Quando ouvi pela primeira vez a canção “Dívidas”, de Paulinho da Viola, do álbum Memórias cantando, de 1976, senti algo parecido quando li, quase meio século depois, a poesia do Hélio. Na canção são narradas as desventuras de algumas pessoas, moradoras do morro – a canção não especifica qual deles, o que lhes dá universalidade entre os explorados pela burguesia em quaisquer partes do mundo –, às voltas com a cobrança de dívidas, contraídas nas modestas mercearias da comunidade. No último, verso o poeta diz “era menino, mas me lembro muito bem”. Na época, tinha eu quatorze anos e me lembro do quanto aquela crônica era plena de sentido, embora eu não soubesse compreendê-la com facilidade. Agora, com mais de cinquenta anos, sinto o mesmo lendo os versos do Hélio: como ler suas crônicas? De que modo, nelas, a poesia surge?

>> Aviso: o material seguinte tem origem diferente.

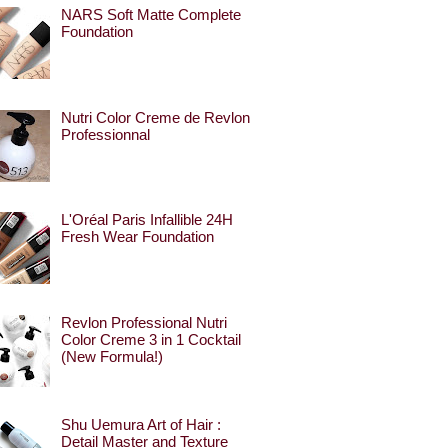
NARS Soft Matte Complete
Foundation
Nutri Color Creme de Revlon
Professionnal
L'Oréal Paris Infallible 24H
Fresh Wear Foundation
Revlon Professional Nutri
Color Creme 3 in 1 Cocktail
(New Formula!)
Shu Uemura Art of Hair :
Detail Master and Texture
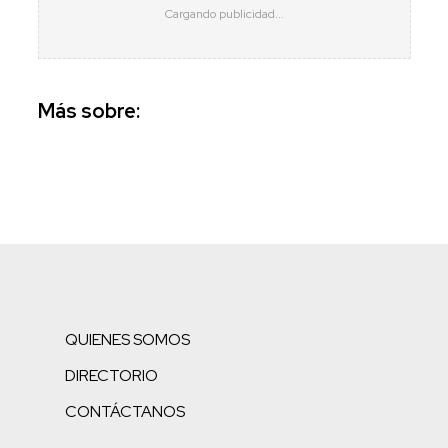
Más sobre:
QUIENES SOMOS
DIRECTORIO
CONTÁCTANOS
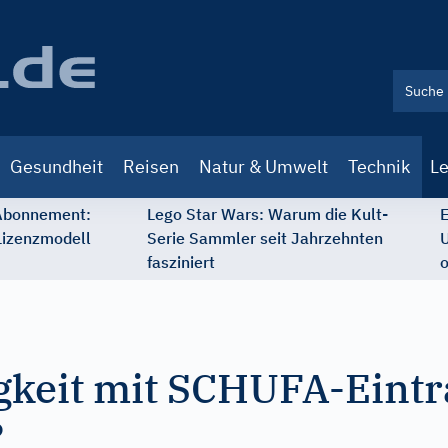
Gesundheit
Reisen
Natur & Umwelt
Technik
Le
 Abonnement:
Lego Star Wars: Warum die Kult-
E
Lizenzmodell
Serie Sammler seit Jahrzehnten
U
fasziniert
o
gkeit mit SCHUFA-Eintra
?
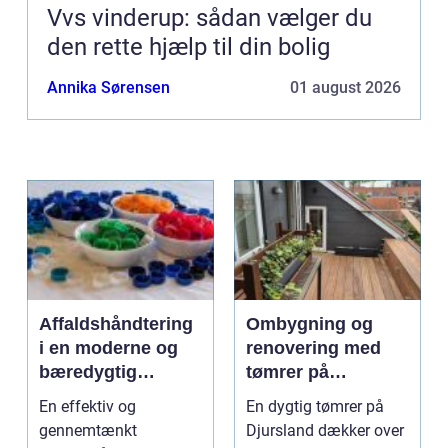
Vvs vinderup: sådan vælger du
den rette hjælp til din bolig
Annika Sørensen
01 august 2026
Affaldshåndtering
Ombygning og
i en moderne og
renovering med
bæredygtig
tømrer på
hverdag
Djursland
En effektiv og
En dygtig tømrer på
gennemtænkt
Djursland dækker over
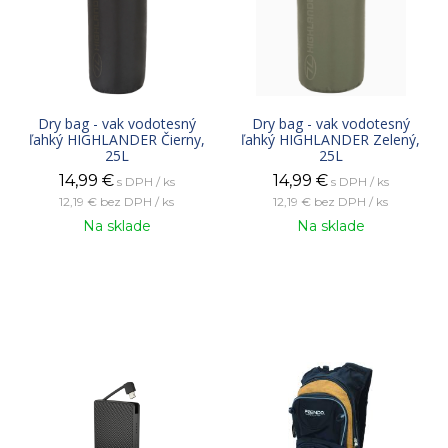
Dry bag - vak vodotesný
Dry bag - vak vodotesný
ľahký HIGHLANDER Čierny,
ľahký HIGHLANDER Zelený,
25L
25L
14,99
€
14,99
€
s DPH / ks
s DPH / ks
12,19 €
bez DPH / ks
12,19 €
bez DPH / ks
Na sklade
Na sklade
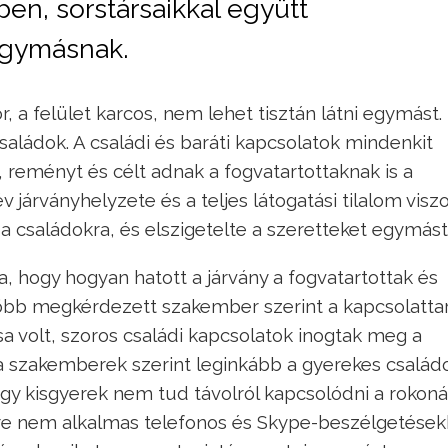
ben, sorstársaikkal együtt
 egymásnak.
, a felület karcos, nem lehet tisztán látni egymást.
aládok. A családi és baráti kapcsolatok mindenkit
 reményt és célt adnak a fogvatartottaknak is a
v járványhelyzete és a teljes látogatási tilalom visz
a családokra, és elszigetelte a szeretteket egymást
a, hogy hogyan hatott a járvány a fogvatartottak és
Több megkérdezett szakember szerint a kapcsolatta
a volt, szoros családi kapcsolatok inogtak meg a
a szakemberek szerint leginkább a gyerekes család
egy kisgyerek nem tud távolról kapcsolódni a rokoná
re nem alkalmas telefonos és Skype-beszélgetések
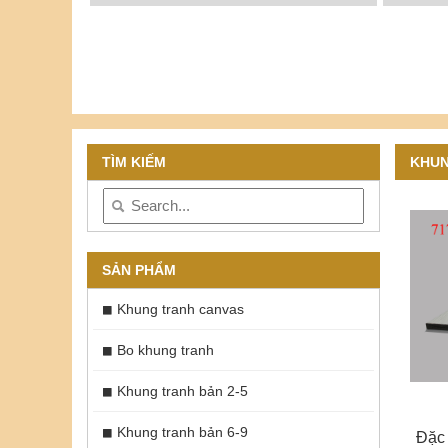
TÌM KIẾM
KHUN
SẢN PHẨM
Khung tranh canvas
Bo khung tranh
Khung tranh bản 2-5
Khung tranh bản 6-9
Đặc 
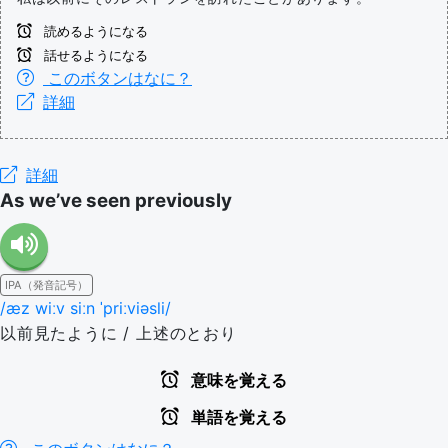
読めるようになる
話せるようになる
このボタンはなに？
詳細
詳細
As we’ve seen previously
IPA（発音記号）
/æz wiːv siːn ˈpriːviəsli/
以前見たように / 上述のとおり
意味を覚える
単語を覚える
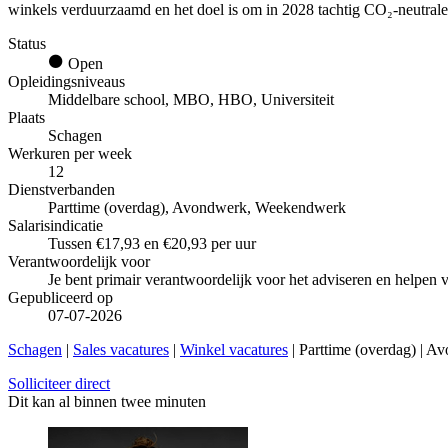
winkels verduurzaamd en het doel is om in 2028 tachtig CO₂-neutrale v
Status
Open
Opleidingsniveaus
Middelbare school, MBO, HBO, Universiteit
Plaats
Schagen
Werkuren per week
12
Dienstverbanden
Parttime (overdag), Avondwerk, Weekendwerk
Salarisindicatie
Tussen €17,93 en €20,93 per uur
Verantwoordelijk voor
Je bent primair verantwoordelijk voor het adviseren en helpen v
Gepubliceerd op
07-07-2026
Schagen
|
Sales vacatures
|
Winkel vacatures
| Parttime (overdag) | 
Solliciteer direct
Dit kan al binnen twee minuten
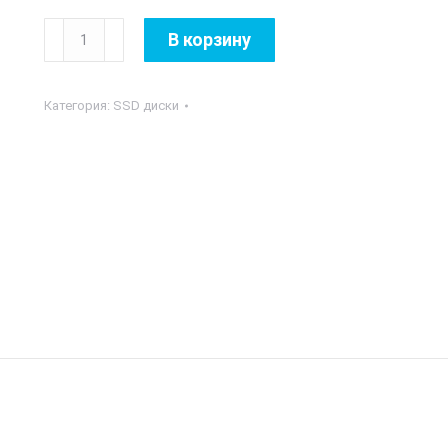
Количество
В корзину
товара
SSD
Категория:
SSD диски
Golden
Memory
128GB
SATA
III
2.5"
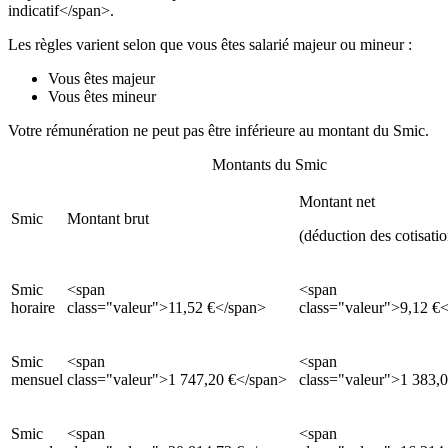
indicatif</span>.
Les règles varient selon que vous êtes salarié majeur ou mineur :
Vous êtes majeur
Vous êtes mineur
Votre rémunération ne peut pas être inférieure au montant du Smic.
Montants du Smic
Montant net
Smic
Montant brut
(déduction des cotisatio
Smic
<span
<span
horaire
class="valeur">11,52 €</span>
class="valeur">9,12 €
Smic
<span
<span
mensuel
class="valeur">1 747,20 €</span>
class="valeur">1 383,
Smic
<span
<span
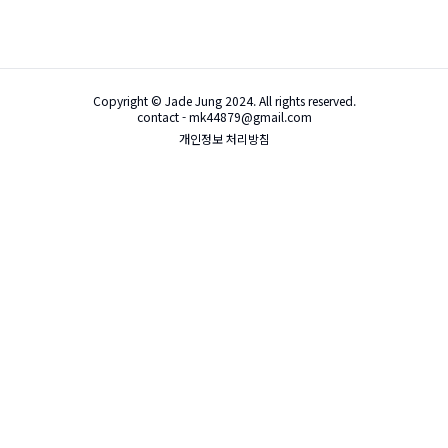
Copyright © Jade Jung 2024. All rights reserved.
contact - mk44879@gmail.com
개인정보 처리방침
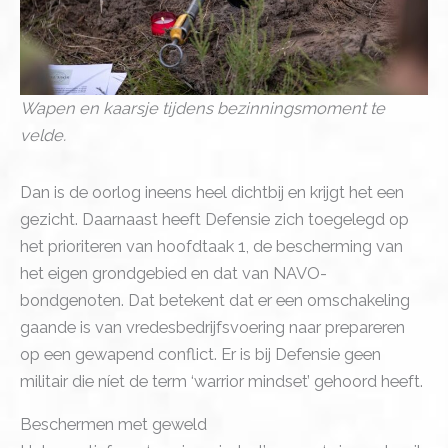
Wapen en kaarsje tijdens bezinningsmoment te
velde.
Dan is de oorlog ineens heel dichtbij en krijgt het een
gezicht. Daarnaast heeft Defensie zich toegelegd op
het prioriteren van hoofdtaak 1, de bescherming van
het eigen grondgebied en dat van NAVO-
bondgenoten. Dat betekent dat er een omschakeling
gaande is van vredesbedrijfsvoering naar prepareren
op een gewapend conflict. Er is bij Defensie geen
militair die níet de term ‘warrior mindset’ gehoord heeft.
Beschermen met geweld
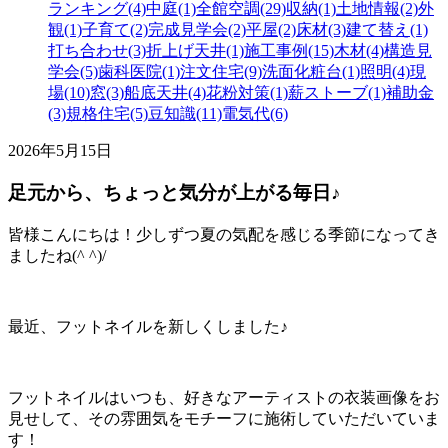
ランキング(4)
中庭(1)
全館空調(29)
収納(1)
土地情報(2)
外
観(1)
子育て(2)
完成見学会(2)
平屋(2)
床材(3)
建て替え(1)
打ち合わせ(3)
折上げ天井(1)
施工事例(15)
木材(4)
構造見
学会(5)
歯科医院(1)
注文住宅(9)
洗面化粧台(1)
照明(4)
現
場(10)
窓(3)
船底天井(4)
花粉対策(1)
薪ストーブ(1)
補助金
(3)
規格住宅(5)
豆知識(11)
電気代(6)
2026年5月15日
足元から、ちょっと気分が上がる毎日♪
皆様こんにちは！少しずつ夏の気配を感じる季節になってき
ましたね(^ ^)/
最近、フットネイルを新しくしました♪
フットネイルはいつも、好きなアーティストの衣装画像をお
見せして、その雰囲気をモチーフに施術していただいていま
す！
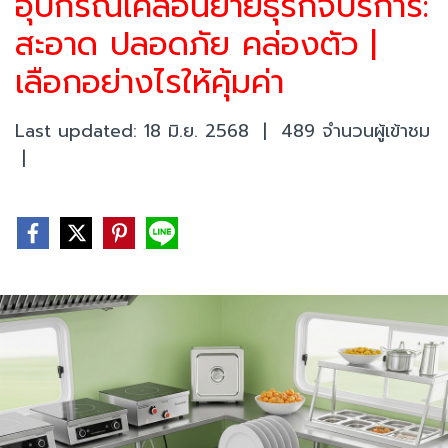
อุปกรณ์เคลื่อนย้ายธุรกิจบริการ:
สะอาด ปลอดภัย คล่องตัว |
เลือกอย่างไรให้คุ้มค่า
Last updated: 18 มิ.ย. 2568
|
489 จำนวนผู้เข้าชม
|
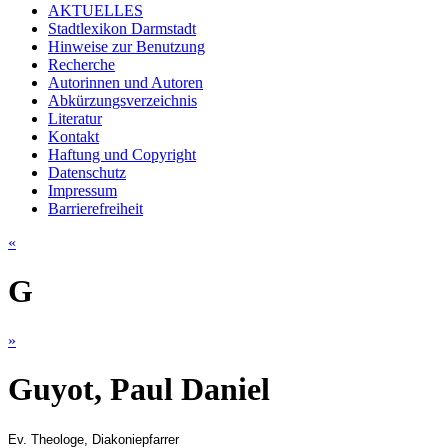
AKTUELLES
Stadtlexikon Darmstadt
Hinweise zur Benutzung
Recherche
Autorinnen und Autoren
Abkürzungsverzeichnis
Literatur
Kontakt
Haftung und Copyright
Datenschutz
Impressum
Barrierefreiheit
«
G
»
Guyot, Paul Daniel
Ev. Theologe, Diakoniepfarrer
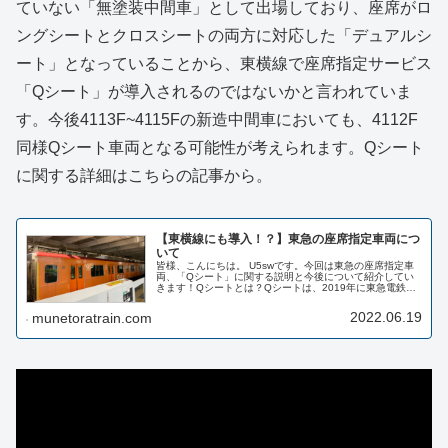
ていない「無塗装中間車」として出場しており、座席がロ
ングシートとクロスシートの両方に対応した「デュアルシ
ート」となっていることから、東横線で座席指定サービス
「Qシート」が導入されるのではないかと言われていま
す。今後4113F~4115Fの新造中間車においても、4112F
同様Qシート車両となる可能性が考えられます。Qシート
に関する詳細はこちらの記事から。
【東横線にも導入！？】東急の座席指定車両につ
いて
皆様、こんにちは。 U5swです。今回は東急の座席指定車
両、「Qシート」に関する説明と今後について紹介してい
きます！Qシートとは？Qシートは、2019年に東急電鉄が
導入した座席指定車両です。Qシート運用時は"クロスシー
ト"、それ以外の列車の...
2022.06.19
munetoratrain.com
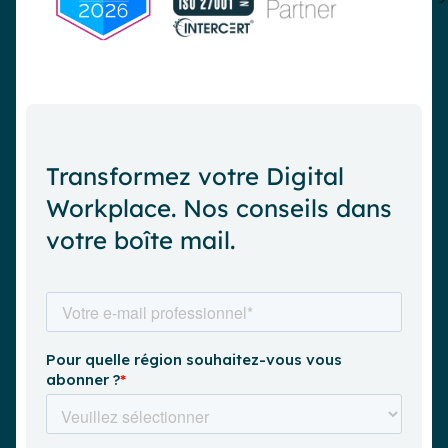
Transformez votre Digital
Workplace. Nos conseils dans
votre boîte mail.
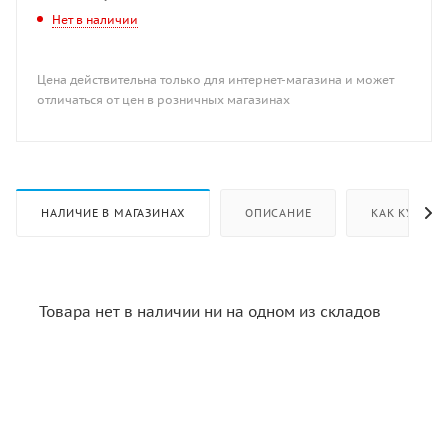
Нет в наличии
Цена действительна только для интернет-магазина и может
отличаться от цен в розничных магазинах
НАЛИЧИЕ В МАГАЗИНАХ
ОПИСАНИЕ
КАК КУПИТЬ
Товара нет в наличии ни на одном из складов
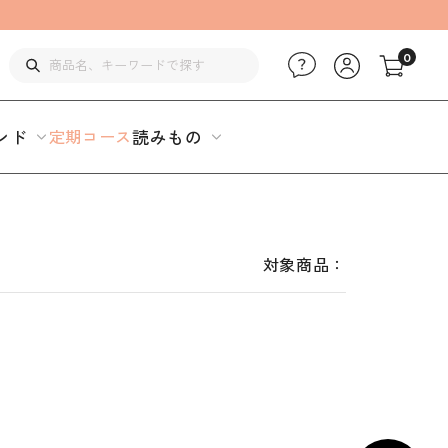
0
ンド
定期コース
読みもの
対象商品：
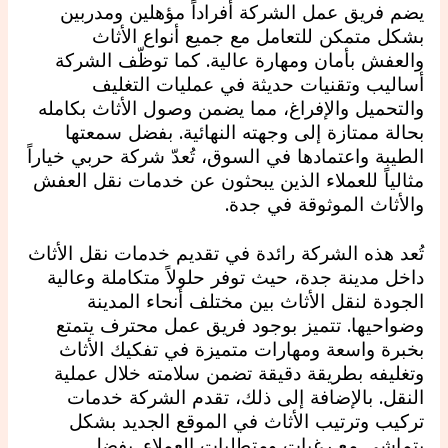
يضم فريق عمل الشركة أفراداً مؤهلين ومدربين
بشكل متمكن للتعامل مع جميع أنواع الأثاث
والعفش بأمان ومهارة عالية. كما توظّف الشركة
أساليب وتقنيات حديثة في عمليات التغليف
والتحميل والإفراغ، مما يضمن وصول الأثاث بكامله
بحالة ممتازة إلى وجهته النهائية. بفضل سمعتها
الطيبة واعتمادها في السوق، تُعدّ شركة حربي خياراً
مثالياً للعملاء الذين يبحثون عن خدمات نقل العفش
والأثاث الموثوقة في جدة.
تُعد هذه الشركة رائدة في تقديم خدمات نقل الأثاث
داخل مدينة جدة، حيث توفر حلولاً متكاملة وعالية
الجودة لنقل الأثاث بين مختلف أنحاء المدينة
وضواحيها. تتميز بوجود فريق عمل محترف يتمتع
بخبرة واسعة ومهارات متميزة في تفكيك الأثاث
وتغليفه بطريقة دقيقة تضمن سلامته خلال عملية
النقل. بالإضافة إلى ذلك، تقدم الشركة خدمات
تركيب وترتيب الأثاث في الموقع الجديد بشكل
يتماشى مع رغبات ومتطلبات العملاء. بفضل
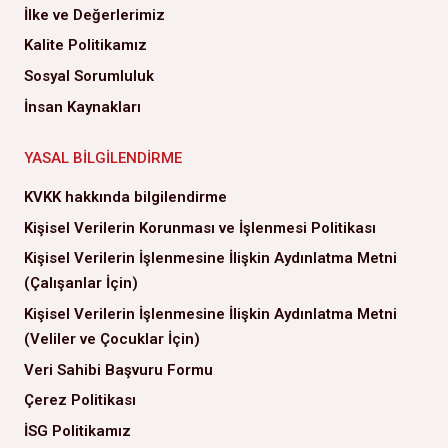
İlke ve Değerlerimiz
Kalite Politikamız
Sosyal Sorumluluk
İnsan Kaynakları
YASAL BILGILENDIRME
KVKK hakkında bilgilendirme
Kişisel Verilerin Korunması ve İşlenmesi Politikası
Kişisel Verilerin İşlenmesine İlişkin Aydınlatma Metni
(Çalışanlar İçin)
Kişisel Verilerin İşlenmesine İlişkin Aydınlatma Metni
(Veliler ve Çocuklar İçin)
Veri Sahibi Başvuru Formu
Çerez Politikası
İSG Politikamız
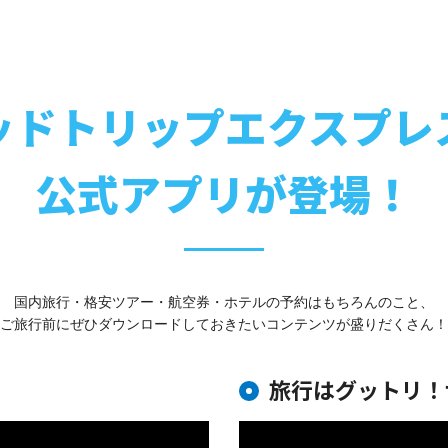
ッドトリップエクスプレ
公式アプリが登場！
国内旅行・格安ツアー・航空券・ホテルの予約はもちろんのこと、
ご旅行前にぜひダウンロードしておきたいコンテンツが盛りだくさん！
旅行はグットリ！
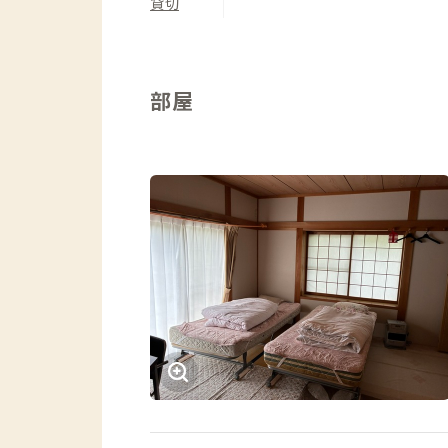
貸切
部屋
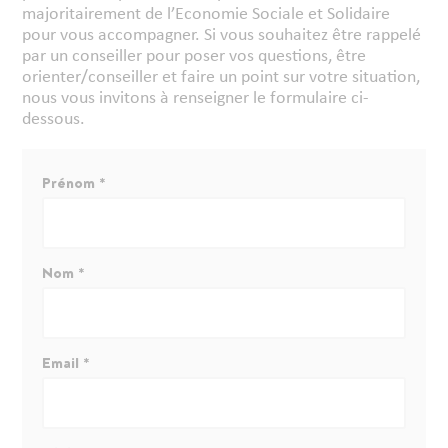
majoritairement de l’Economie Sociale et Solidaire
pour vous accompagner. Si vous souhaitez être rappelé
par un conseiller pour poser vos questions, être
orienter/conseiller et faire un point sur votre situation,
nous vous invitons à renseigner le formulaire ci-
dessous.
Prénom *
Nom *
Email *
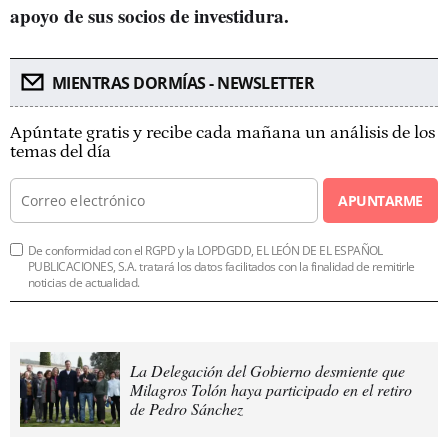
apoyo de sus socios de investidura.
MIENTRAS DORMÍAS - NEWSLETTER
Apúntate gratis y recibe cada mañana un análisis de los
temas del día
APUNTARME
De conformidad con el RGPD y la LOPDGDD, EL LEÓN DE EL ESPAÑOL
PUBLICACIONES, S.A. tratará los datos facilitados con la finalidad de remitirle
noticias de actualidad.
La Delegación del Gobierno desmiente que
Milagros Tolón haya participado en el retiro
de Pedro Sánchez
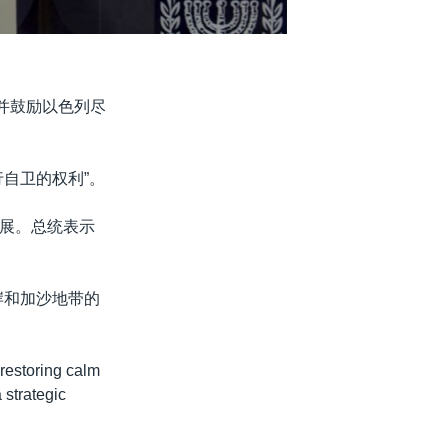
并鼓励以色列尽
自卫的权利”。
展。总统表示
岸和加沙地带的
。
restoring calm
 strategic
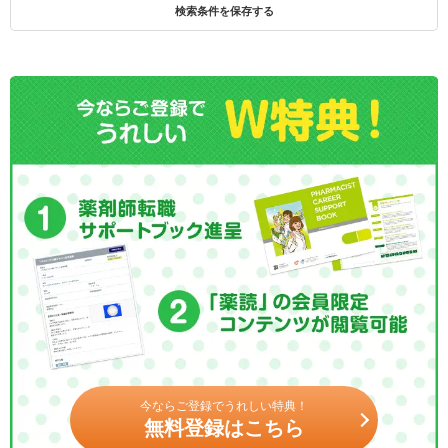
検索条件を保存する
今ならご登録でうれしい特典！
無料登録はこちら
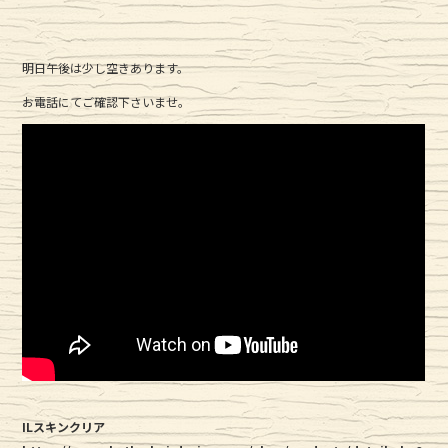
明日午後は少し空きあります。
お電話にてご確認下さいませ。
ILスキンクリア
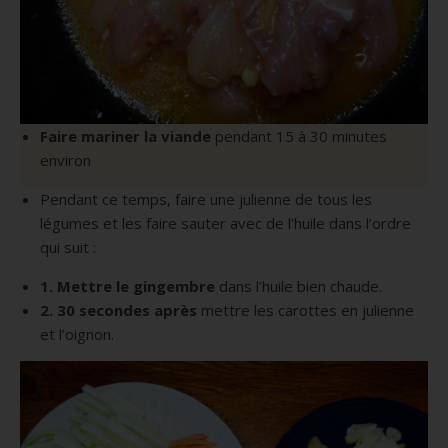
Faire mariner la viande
pendant 15 à 30 minutes
environ
Pendant ce temps, faire une julienne de tous les
légumes et les faire sauter avec de l’huile dans l’ordre
qui suit :
1. Mettre le gingembre
dans l’huile bien chaude.
2. 30 secondes après
mettre les carottes en julienne
et l’oignon.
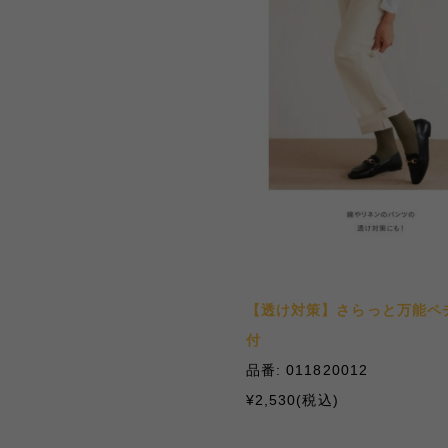
【透け対策】さらっと万能ペチ
付
品番: 011820012
¥2,530(税込)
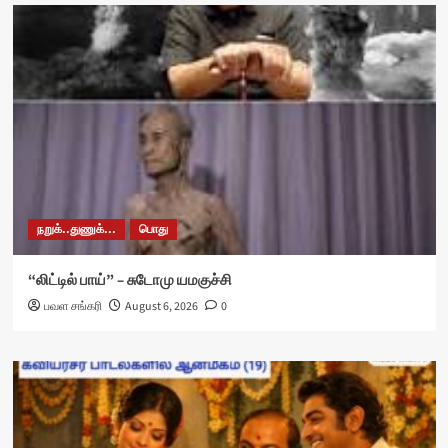
நறுக்..துணுக்...
பொது
“லிட்டில் பாய்” – சுடோமு யமகுச்சி
பவள சங்கரி
August 6, 2026
0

Não se pode responder a isso de modo ligeiro, mas posso arriscar, pelo menos, seguir duas trilhas abertas para mim pela poesia do Hélio, que gostaria de partilhar. Tudo cabe na literatura… os poetas podem insistir na metalinguagem, mostrando a poesia dos próprios códigos em que ela se manifesta, enquanto outros preferem a fruição das palavras, construindo seus temas por meio da declamação quase musical dos versos, muitas vezes improvisados… há os poetas das formas fixas, compondo sonetos, haikai, madrigais, entre tantas delas, e há os poetas que fazem versos conversando conosco. O Hélio é assim… ler seus poemas é escutar sua voz aguda, tranquila, amistosa, firme… voz de companheiro de luta, digno de confiança. Penso que tal impressão de firmeza vem da sinceridade com que o Hélio fala do mundo e da realidade miserável descrita por ele, facilmente vulgarizada na boca dos demagogos. Ele não se exalta, não descamba a vociferar contra o sistema… ele descreve a mazela humana gerada pelo capitalismo sem subterfúgios; sua denúncia, antes de comover, traz a consciência política expondo os motivos das revoluções. Esta é a primeira trilha: seu tom de voz, sua entonação poética tão bem articulada com seu social realismo.
O outro caminho é traçado por sua crônica. Tematizar o mundo não é simplesmente falar das coisas cotidianas; trata-se de fazer recortes dessa realidade, construindo-a por meio das escolhas realizadas. Alimentados por sua voz ao mesmo tempo que a justificam, seus recortes incidem nas mazelas sociais mais contundentes não por serem raras e ocasionais, como são as exceções, mas por serem regra frequente.
Por fim, o que faz da arte do Hélio poesia além da denúncia social, da entonação de poeta e da sinceridade? Não consigo definir arte – creio que ninguém consegue – para demonstrar objetivamente minhas impressões; consigo sugerir, contudo, meus modos de ver a beleza de uma poesia cujo um dos temas principais é a desumanização. Essa beleza, penso eu, vem, paradoxalmente, da humanização do poeta e, por decorrência, de todos aqueles que, tão imersos na peste emocional do capitalismo quanto ele, dela se curam para combatê-la.